▶ [Set of tasks]:
**a)** Do these statements agree with the R data-tidying excerpt? (i) The tibble df_w holds values for four names. (ii) When df_w4 is created, separate splits the "day" column on an underscore. (iii) Setting convert=TRUE turns the newly created column into numeric values. For each, answer yes or no and quote the deciding words of the excerpt.
**b)** In the records, how does the stretch from the start through the line containing "Are the bars horizontal?" read when "series" is changed to "data set" each time it occurs, with nothing else altered?
Passage to read Start Marker
Here, it would make sense to have a column counts_rnaseq and a column Ct_qpcr, which would contain their corresponding values:

df_expr2_wider <- pivot_wider(df_expr2,
                        names_from=type, 
                        values_from=value)

HANDS-ON

Make the following data frame tidy!

df_w <- tibble(Name=c("Anna", "Jordi", "Laura", "Miquel"),
                Weight_day0=c(67, 72, 62, 85),
                Weight_day10=c(65, 73, 66, 80),
                )
Answer
# `pivot_longer` on "Weight" columns:
df_w2 <- pivot_longer(df_w, 
                    cols=c("Weight_day0", "Weight_day10"),
                    values_to="weight", 
                    names_to="day"
                    )

# `separate` on the "day" column
  # into=c(NA, "day"): the first output is ignored (in the), the "Weight" strings
df_w3 <- separate(df_w2, col = "day", 
                  sep="_", 
                  into=c(NA, "day")
                  )
# If you want to keep only "0" and "10", you can use "day" as a field separator (optionally set convert=TRUE if you want to convert the newly created column to numeric values)
df_w4 <- separate(df_w2, col = "day", 
                  sep="day", 
                  into=c(NA, "day"),
                  convert=TRUE
                  )
# If you want to remove "day" from an existing tibble, you can also use the str_remove function from the stringr package, and optionally add a conversion step:
df_w3$day <- as.numeric(str_remove(df_w3$day, "day"))
Passage to read End Marker
Provided records Start Marker
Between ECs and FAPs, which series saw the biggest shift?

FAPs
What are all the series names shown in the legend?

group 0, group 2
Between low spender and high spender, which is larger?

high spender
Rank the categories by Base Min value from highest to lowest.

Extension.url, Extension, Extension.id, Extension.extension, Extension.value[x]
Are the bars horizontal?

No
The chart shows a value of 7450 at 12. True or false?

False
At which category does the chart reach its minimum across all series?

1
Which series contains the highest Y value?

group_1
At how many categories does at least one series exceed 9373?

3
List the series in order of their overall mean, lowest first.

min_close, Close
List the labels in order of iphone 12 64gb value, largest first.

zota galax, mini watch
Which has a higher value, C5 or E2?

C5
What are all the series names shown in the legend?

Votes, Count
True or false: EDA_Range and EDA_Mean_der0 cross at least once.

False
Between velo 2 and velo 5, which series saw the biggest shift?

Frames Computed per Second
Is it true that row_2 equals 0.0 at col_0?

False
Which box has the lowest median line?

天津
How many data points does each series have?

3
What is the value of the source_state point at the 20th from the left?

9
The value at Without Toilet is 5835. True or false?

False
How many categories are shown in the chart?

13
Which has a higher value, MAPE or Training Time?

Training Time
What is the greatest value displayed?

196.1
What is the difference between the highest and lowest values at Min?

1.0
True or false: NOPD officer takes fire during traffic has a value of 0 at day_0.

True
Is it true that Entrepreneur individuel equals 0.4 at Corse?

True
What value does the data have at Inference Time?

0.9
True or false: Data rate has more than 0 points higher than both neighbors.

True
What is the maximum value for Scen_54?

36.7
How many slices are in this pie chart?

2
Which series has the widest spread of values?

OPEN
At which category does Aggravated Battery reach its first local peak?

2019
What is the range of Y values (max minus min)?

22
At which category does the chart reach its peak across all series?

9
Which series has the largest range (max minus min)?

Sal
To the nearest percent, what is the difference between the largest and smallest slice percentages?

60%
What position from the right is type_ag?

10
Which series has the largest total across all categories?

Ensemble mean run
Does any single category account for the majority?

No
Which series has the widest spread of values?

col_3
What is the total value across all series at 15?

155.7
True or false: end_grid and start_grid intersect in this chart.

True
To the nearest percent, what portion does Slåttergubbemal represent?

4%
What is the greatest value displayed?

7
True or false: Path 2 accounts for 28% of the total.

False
Provided records End Marker
▶ [Task-by-task solutions]:
**a)**
(i) Yes: "Name=c("Anna", "Jordi", "Laura", "Miquel")"
(ii) No: "sep="day","
(iii) Yes: "optionally set convert=TRUE if you want to convert the newly created column to numeric values"

**b)**
Between ECs and FAPs, which data set saw the biggest shift?

FAPs
What are all the data set names shown in the legend?

group 0, group 2
Between low spender and high spender, which is larger?

high spender
Rank the categories by Base Min value from highest to lowest.

Extension.url, Extension, Extension.id, Extension.extension, Extension.value[x]
Are the bars horizontal?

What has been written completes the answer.